__Text section__.
--------------------------------
# I am applying to USC and NYU



## Daniel  Cole (Oct 28, 2007)

and have finished the process for FSU. USC is my number one choice, it's in the right location and the campus has alot of what I want. 
I have made tons of short films (go to youtube: the cole report and look for my username theCOLEreporte for all my videos) 
I want to ensure I get into one of these schools, my SAT is 1270, my GPA is 3.55 unweighted and 4.75 wieghted. I am president of the film club. What else can i do, any one here accepted to either school? and if so decribe to me your situation and how you think you made yourself appeal to them more than other applicants. Anyone that was in a similar situation? (3.5 or so and a 1270 or so on SAT) 
I want to talk to admission counsilor but I am not sure what to say...nay ideas. I am an aspiring comedy director. I also write, although I prefer to act, shoot, edit and direct in my low budget films.


----------



## julia (Oct 29, 2007)

> Originally posted by Daniel  Cole:
> and have finished the process for FSU. USC is my number one choice, it's in the right location and the campus has alot of what I want.
> I have made tons of short films (go to youtube: the cole report and look for my username theCOLEreporte for all my videos)
> I want to ensure I get into one of these schools, my SAT is 1270, my GPA is 3.55 unweighted and 4.75 wieghted. I am president of the film club. What else can i do, any one here accepted to either school? and if so decribe to me your situation and how you think you made yourself appeal to them more than other applicants. Anyone that was in a similar situation? (3.5 or so and a 1270 or so on SAT)
--------------------------------
__Tasks to carry out__.
[1] In the forum thread about applying to USC and NYU, which filmmaking activities does the poster say he prefers to do in his low budget films? List all of them.
[2] Render this sentence from the USC and NYU admissions thread in Spanish: "I am president of the film club."
[3] Carry on the forum thread about applying to USC and NYU, picking up right after its last quoted line.

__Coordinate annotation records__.
--------------------------------
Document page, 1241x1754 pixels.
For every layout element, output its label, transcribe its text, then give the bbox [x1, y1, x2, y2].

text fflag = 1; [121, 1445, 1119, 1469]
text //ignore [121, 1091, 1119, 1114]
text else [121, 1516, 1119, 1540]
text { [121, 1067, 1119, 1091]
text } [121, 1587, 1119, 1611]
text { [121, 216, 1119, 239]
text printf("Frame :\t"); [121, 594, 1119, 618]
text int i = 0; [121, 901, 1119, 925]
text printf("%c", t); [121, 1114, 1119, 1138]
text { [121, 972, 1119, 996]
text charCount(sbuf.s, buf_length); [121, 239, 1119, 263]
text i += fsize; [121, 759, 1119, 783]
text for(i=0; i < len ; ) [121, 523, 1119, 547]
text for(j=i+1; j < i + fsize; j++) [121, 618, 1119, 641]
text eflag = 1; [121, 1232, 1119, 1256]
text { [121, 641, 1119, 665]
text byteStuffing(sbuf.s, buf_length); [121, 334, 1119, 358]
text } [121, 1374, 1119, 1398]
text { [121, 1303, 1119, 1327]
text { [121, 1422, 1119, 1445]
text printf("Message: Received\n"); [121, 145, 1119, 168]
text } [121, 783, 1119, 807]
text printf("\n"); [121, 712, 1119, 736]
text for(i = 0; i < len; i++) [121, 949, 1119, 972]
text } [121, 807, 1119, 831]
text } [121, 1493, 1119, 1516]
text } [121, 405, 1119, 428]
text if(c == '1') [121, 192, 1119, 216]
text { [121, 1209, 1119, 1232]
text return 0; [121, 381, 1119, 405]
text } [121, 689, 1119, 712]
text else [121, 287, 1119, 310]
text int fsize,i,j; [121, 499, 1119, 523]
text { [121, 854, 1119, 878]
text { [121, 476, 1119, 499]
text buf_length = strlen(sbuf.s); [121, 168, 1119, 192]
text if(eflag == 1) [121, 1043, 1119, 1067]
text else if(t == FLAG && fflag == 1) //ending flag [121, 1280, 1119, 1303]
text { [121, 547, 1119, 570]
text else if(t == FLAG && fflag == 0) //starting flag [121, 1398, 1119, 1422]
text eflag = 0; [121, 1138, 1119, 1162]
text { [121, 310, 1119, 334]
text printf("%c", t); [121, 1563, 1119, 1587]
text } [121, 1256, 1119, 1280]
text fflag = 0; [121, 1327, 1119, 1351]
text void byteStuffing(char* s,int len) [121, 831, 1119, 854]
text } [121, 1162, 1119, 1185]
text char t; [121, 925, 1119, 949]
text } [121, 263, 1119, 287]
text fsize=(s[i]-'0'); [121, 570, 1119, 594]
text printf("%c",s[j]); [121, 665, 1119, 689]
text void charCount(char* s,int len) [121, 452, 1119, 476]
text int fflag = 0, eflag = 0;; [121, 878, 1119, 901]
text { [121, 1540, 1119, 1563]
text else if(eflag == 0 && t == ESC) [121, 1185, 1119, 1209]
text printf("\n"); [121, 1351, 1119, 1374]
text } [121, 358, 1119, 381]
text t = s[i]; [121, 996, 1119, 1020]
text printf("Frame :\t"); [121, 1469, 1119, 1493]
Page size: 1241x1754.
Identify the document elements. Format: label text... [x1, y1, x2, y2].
--------------------------------
__Answers below__.
[1] act, shoot, edit, direct

[2] Soy presidente del club de cine.

[3]
> I want to talk to admission counsilor but I am not sure what to say...nay ideas. I am an aspiring comedy director. I also write, although I prefer to act, shoot, edit and direct in my low budget films.



Sorry to say, but there's no sure method for getting into a school. All you can do is make sure your application is professional, polished and honest. Make your essays shine, get the best reccomendations you can, etc.


----------



## rockinthecave (Oct 29, 2007)

wow, sorry i can't help you at all but I'm going to be in the exact same situation next year, except i probably wont be able to make as many short films... BUt from what I've read on college sites and stuff, for the schools you mentioned, you'd be in the top 75 percent for SATs, so you should be in pretty good shape, but I'd be really interested in which you got accepted to


----------



## techie1902 (Oct 29, 2007)

well, your academic stats are pretty amazing but is President of the Film club the only extra thing you have done? having a great GPA is one great but without a personality and some background, you're doomed.

All I can say is make sure your essay for USC kicks some serious butt...look for essay workshops at your school or in your area, or ask counslers for advice...

Colleges like USC and NYU are looking for students who really stand out, and they can really hear their voice by looking through their admission stuff...and you have to keep in mind that they have thousands of applications to go through, so they have a very limited time to read through everything that you send in. It's got to be short, sweet, to the point, and it's got to make one h*ll of an impression in a matter of minutes.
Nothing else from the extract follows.